The centralizing cylinders can operate to control a position of the
jib within the boom. For example, the centralizing cylinders can be
configured to extend and retract the jib relative to the boom. The
centralizing cylinder can have a capacity ranging from about 200
psi to about 2000 psi, or any psi depending upon the
application.
The jib can extend out of an end of the boom, and can retract into
the boom. The jib can also slide into the boom. The boom and jib
can further form a gangway.
The extension and retraction of the jib can be adjusted to account
for wave motion, current motion, wind motion, transport ship
dynamics, floating natural gas processing station dynamics, changes
in draft, and other such variables. As such, the jib can be
operated to maintain a nominal standoff position within preset
limits for holding a transport ship within predefined distances
from the floating natural gas processing station.
Each soft yoke mooring arm can have one or more conduits, including
a first conduit for communicating fluid from the floating natural
gas processing station to a transport ship for loading the
liquefied natural gas.
The yoke offload conduit can be in fluid communication with one or
more storage tanks on a transport ship, and fluid can be pumped, or
can otherwise flow, from the floating natural gas processing
station to the ship.
Each soft yoke mooring arm can have a second conduit termed a
"vapor return flexible conduit" for communicating vapor formed
during offloading of the fluid back to the floating station for use
in running the liquefaction train or other station power
plants.
The soft yoke offload conduit can connect to the station offload
conduit, and the soft yoke vapor return conduit can connect to the
station vapor return conduit.
During the flowing of the fluid to the transport vessel, certain
hydrocarbon based fluids, such as liquefied natural gas, can form a
vapor. The second conduit can receive the formed vapor and flowing
the formed vapor from the transport ship to the floating natural
gas processing station for reprocessing the vapor or use as a fuel.
The formed vapor can be cooled such as with the station heat
exchanger.
Each soft yoke mooring arm forms an enclosed gangway with openings
when the jib of the soft yoke mooring arm can be nested in the boom
of the soft yoke mooring arm. The enclosed gangway can support
movement of personnel and equipment up to 800 pounds at least,
between the transport ship and the floating natural gas processing
station.
The method considers using the soft yoke to extend the mooring arms
up to any length required to maintain a predefined distance between
a transport ship and the floating natural gas processing station,
for example from +/-5 feet to +/-30 feet.

INPUT MATERIAL:
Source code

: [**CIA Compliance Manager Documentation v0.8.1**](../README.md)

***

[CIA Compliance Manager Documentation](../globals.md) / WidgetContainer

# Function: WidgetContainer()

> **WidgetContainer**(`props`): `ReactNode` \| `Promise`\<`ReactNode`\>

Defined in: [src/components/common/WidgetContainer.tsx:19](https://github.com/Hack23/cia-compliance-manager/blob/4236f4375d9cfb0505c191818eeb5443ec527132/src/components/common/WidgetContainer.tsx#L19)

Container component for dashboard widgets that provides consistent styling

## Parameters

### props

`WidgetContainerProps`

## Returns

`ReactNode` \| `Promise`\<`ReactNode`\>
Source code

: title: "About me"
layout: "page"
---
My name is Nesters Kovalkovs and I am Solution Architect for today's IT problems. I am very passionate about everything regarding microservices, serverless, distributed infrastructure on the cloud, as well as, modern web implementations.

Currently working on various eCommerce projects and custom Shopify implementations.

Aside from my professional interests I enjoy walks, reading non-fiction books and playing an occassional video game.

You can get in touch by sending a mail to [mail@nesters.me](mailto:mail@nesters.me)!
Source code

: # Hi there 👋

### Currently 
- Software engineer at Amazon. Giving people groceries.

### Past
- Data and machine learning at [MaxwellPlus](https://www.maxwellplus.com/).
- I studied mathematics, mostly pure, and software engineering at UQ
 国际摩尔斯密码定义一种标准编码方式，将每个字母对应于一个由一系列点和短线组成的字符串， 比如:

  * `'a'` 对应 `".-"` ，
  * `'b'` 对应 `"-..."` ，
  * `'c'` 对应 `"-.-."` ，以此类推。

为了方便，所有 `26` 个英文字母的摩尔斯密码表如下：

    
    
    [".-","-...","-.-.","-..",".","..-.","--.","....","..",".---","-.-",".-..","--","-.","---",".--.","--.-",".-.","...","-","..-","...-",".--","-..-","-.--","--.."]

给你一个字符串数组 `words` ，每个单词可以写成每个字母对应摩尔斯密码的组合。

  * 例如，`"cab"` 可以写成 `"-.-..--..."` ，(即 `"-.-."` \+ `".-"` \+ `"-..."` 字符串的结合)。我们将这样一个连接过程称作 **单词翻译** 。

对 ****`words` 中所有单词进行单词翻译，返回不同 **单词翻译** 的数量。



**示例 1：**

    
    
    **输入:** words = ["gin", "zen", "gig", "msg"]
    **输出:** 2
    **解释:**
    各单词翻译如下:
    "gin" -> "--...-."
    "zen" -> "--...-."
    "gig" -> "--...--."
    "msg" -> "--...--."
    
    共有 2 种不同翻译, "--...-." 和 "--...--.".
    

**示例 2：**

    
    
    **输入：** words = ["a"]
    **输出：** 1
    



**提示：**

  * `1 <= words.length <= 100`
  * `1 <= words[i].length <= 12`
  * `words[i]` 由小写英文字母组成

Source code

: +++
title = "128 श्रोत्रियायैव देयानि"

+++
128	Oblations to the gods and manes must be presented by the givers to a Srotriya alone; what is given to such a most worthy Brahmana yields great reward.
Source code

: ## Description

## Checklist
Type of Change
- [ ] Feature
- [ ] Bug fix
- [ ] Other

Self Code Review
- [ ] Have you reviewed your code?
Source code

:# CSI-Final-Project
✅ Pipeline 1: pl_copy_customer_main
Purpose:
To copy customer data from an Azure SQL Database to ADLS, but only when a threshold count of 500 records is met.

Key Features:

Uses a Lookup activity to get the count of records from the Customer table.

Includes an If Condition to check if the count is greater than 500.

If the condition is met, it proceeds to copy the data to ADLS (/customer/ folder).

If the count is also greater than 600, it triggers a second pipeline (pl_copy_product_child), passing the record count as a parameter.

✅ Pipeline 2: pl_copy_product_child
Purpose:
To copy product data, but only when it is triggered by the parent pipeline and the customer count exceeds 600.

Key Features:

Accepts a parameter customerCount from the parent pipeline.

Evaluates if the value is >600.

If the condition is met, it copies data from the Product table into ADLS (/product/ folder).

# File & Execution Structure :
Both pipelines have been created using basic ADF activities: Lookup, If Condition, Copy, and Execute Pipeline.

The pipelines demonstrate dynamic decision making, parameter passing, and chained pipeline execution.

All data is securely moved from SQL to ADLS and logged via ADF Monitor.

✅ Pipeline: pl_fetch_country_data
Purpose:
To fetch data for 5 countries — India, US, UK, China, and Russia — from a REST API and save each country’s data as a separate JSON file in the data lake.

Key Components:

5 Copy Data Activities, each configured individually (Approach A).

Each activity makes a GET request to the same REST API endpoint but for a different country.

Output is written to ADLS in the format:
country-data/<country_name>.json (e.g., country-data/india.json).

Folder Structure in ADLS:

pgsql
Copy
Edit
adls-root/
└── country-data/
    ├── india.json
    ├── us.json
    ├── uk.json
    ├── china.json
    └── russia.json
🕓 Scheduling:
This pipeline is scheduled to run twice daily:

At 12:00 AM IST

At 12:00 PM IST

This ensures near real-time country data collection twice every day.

WORK INSTRUCTION A:
In the passage on mooring arms, what is the second conduit on each soft yoke mooring arm called?
WORK INSTRUCTION B:
In the rows, duplicate the lines from the one containing "Output is written" through the one containing "At 12:00 PM IST", both included.
The passage on mooring arms has no connection to the rows.

OUTPUT A:
It is called the "vapor return flexible conduit."

OUTPUT B:
Output is written to ADLS in the format:
country-data/<country_name>.json (e.g., country-data/india.json).

Folder Structure in ADLS:

pgsql
Copy
Edit
adls-root/
└── country-data/
    ├── india.json
    ├── us.json
    ├── uk.json
    ├── china.json
    └── russia.json
🕓 Scheduling:
This pipeline is scheduled to run twice daily:

At 12:00 AM IST

At 12:00 PM IST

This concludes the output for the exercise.